====== Excerpted passage ======

R v Moran

Case

[2010] SASC 66

25 March 2010


SUPREME COURT OF SOUTH AUSTRALIA

(Court of Criminal Appeal)

R v MORAN

[2010] SASC 66

Judgment of The Court of Criminal Appeal

(The Honourable Chief Justice Doyle, The Honourable Justice Bleby and The Honourable Justice Layton)

25 March 2010

CRIMINAL LAW - PARTICULAR OFFENCES - DRUG OFFENCES - SENTENCE - TRAFFICKING, TRADING, SELLING, SUPPLYING OR DISTRIBUTING - OTHER SUBSTANCES AND OFFENCES INVOLVING MULTIPLE SUBSTANCES OR OFFENCES

Respondent pleaded guilty to seven offences involving taking part in the sale of methylamphetamine and ecstasy, and possessing methylamphetamine and ecstasy for the purposes of sale - respondent addicted to methylamphetamine at the time of the offences - respondent took steps to rehabilitate prior to sentence - respondent sentenced to imprisonment for 20 months, with a non-parole period fixed at 12 months - sentence of imprisonment wholly suspended upon respondent entering into a bond to be of good behaviour - application for permission to appeal against sentence by Director of Public Prosecutions.

HELD: offences serious and prevalent - respondent's addiction does not reduce the seriousness of offending - offending is of a seriousness and of a kind that should ordinarily attract a sentence of imprisonment for five years, reflecting the need for general deterrence - permission to appeal granted, appeal allowed, head sentence of imprisonment for four years imposed, non-parole period of two years six months fixed - decision of sentencing Judge to suspend sentence was erroneous, but having regard to the time that had lapsed since the respondent was sentenced, and the rehabilitative steps taken by her, sentence imposed by the Court on appeal suspended.

Controlled Substances Act 1984 (SA) s 32(1)(d), s 32(1)(e); Criminal Law (Sentencing) Act 1988 (SA) s 18A, s 38(1), referred to.
R v Mangelsdorf (1995) 66 SASR 60, applied.

====== Data shown ======

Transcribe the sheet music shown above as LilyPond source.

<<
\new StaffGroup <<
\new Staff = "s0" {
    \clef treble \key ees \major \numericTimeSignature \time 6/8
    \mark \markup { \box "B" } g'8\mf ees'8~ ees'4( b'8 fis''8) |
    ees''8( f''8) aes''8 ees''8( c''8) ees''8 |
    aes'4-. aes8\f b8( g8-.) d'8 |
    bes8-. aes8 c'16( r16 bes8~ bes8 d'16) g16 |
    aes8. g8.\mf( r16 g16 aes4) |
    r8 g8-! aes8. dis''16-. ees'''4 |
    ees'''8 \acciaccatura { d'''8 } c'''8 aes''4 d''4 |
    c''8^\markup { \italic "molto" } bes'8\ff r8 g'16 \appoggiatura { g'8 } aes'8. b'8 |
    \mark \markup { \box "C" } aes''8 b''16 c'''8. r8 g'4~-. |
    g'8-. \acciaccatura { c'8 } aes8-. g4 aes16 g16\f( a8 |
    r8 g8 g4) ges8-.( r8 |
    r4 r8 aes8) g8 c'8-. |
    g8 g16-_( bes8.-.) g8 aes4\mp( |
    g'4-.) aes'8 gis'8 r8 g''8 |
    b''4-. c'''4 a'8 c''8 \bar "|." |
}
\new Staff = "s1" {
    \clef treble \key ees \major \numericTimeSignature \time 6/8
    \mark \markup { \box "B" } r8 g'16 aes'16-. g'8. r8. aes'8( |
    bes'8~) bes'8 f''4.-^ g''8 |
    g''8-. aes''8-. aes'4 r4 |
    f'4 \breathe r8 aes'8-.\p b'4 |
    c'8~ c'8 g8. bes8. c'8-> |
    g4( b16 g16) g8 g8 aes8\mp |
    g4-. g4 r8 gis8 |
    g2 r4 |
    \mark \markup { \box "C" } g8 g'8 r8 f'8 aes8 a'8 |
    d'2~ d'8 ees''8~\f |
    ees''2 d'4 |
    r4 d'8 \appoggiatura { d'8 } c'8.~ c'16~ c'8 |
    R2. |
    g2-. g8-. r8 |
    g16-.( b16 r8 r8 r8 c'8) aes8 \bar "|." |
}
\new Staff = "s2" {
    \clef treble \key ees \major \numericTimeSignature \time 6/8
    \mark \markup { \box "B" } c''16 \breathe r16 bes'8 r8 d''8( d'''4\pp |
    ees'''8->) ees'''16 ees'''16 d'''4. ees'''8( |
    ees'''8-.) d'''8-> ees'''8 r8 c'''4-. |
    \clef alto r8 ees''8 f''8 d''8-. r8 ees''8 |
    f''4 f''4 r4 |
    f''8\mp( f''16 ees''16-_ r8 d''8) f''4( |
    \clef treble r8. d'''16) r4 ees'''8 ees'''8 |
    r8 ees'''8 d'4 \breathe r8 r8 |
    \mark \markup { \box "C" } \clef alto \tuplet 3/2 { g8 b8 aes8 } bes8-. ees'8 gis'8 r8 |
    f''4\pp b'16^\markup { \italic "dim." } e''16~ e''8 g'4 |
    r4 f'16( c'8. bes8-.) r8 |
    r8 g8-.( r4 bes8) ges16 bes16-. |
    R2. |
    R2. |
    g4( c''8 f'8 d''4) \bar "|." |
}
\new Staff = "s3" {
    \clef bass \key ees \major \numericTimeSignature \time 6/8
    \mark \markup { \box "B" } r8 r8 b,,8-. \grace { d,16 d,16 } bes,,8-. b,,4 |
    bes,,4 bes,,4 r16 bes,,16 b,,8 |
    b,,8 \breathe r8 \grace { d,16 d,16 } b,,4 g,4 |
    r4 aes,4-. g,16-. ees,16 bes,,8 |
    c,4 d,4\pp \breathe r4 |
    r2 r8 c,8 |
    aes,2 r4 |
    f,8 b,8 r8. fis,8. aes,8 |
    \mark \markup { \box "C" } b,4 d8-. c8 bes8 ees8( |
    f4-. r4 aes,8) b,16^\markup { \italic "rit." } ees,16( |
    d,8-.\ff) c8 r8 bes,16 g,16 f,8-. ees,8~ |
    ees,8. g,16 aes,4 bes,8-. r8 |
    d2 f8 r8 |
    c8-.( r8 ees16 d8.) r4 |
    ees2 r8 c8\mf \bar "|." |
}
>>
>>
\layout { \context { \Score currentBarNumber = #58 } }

======

About this task> Pick up the R v Moran judgment at the point where it stops and continue it. The material has no connection to the R v Moran judgment.

Answer to this problem>
R v MORAN
[2010] SASC 66

Court of Criminal Appeal:  Doyle CJ, Bleby and Layton JJ

  1. DOYLE CJ: Ms Moran pleaded guilty in the District Court to two counts of taking part in the sale of methylamphetamine, and three counts of taking part in the sale of the drug commonly known as ecstasy. The offence charged in each case was against s 32(1)(d) of the Controlled Substances Act 1984 (SA) (“the CSA”) as it stood at the relevant time. Ms Moran was also charged with one count of possessing methylamphetamine for sale, and one count of possessing ecstasy for sale, each an offence against s 32(1)(e) of the CSA at the relevant time. Each of the seven offences carried a maximum penalty of imprisonment for 25 years or a fine of $200,000, or both.

  2. The District Court Judge imposed a head sentence of imprisonment for 20 months, and fixed a non-parole period of 12 months. The Judge suspended the sentence of imprisonment that he imposed.

  3. The Director of Public Prosecutions has applied for permission to appeal against the sentence imposed, complaining that the term of imprisonment is manifestly inadequate, and that the decision to suspend the sentence was erroneous.

    Background

  4. A police operation was established which had as its focus the sale of drugs at an Adelaide nightclub. The operation involved the interception of communications to and from the mobile phone of a person suspected of involvement in the sale of drugs. As a result of those telephone interceptions, police formed the view that Ms Moran was involved in the sale of drugs. Police intercepted communications to and from the mobile phone of Ms Moran.

  5. On 17 March 2007 police went to Ms Moran’s unit. She and her then partner Mr Carneiro were present, along with others including two of Ms Moran’s children. Ms Moran produced a bag containing seven tablets. When analysed, the tablets were found to contain 0.41 grams of ecstasy. Her possession of these tablets was the subject of the charge of possessing ecstasy for the purpose of sale.  Police found a bag containing a white crystalline substance in the bathroom. When analysed, the crystalline substance was found to contain 4.69 grams of methylamphetamine. This is the subject of the charge of possessing methylamphetamine for the purposes of sale.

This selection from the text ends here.